**Given material:**
§ §

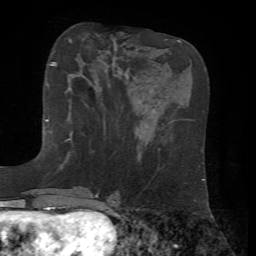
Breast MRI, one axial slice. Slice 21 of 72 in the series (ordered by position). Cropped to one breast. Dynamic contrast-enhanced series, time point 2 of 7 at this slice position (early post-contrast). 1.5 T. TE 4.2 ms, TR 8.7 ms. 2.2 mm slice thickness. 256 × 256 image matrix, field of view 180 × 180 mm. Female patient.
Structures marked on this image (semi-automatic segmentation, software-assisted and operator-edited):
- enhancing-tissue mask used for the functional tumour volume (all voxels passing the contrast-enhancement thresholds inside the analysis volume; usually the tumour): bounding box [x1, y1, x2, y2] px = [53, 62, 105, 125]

§ §

**What is required:**
Each line above where the word "image" occurs should be copied out.

**Answer to the exercise:**
Breast MRI, one axial slice. Slice 21 of 72 in the series (ordered by position). Cropped to one breast. Dynamic contrast-enhanced series, time point 2 of 7 at this slice position (early post-contrast). 1.5 T. TE 4.2 ms, TR 8.7 ms. 2.2 mm slice thickness. 256 × 256 image matrix, field of view 180 × 180 mm. Female patient.
Structures marked on this image (semi-automatic segmentation, software-assisted and operator-edited):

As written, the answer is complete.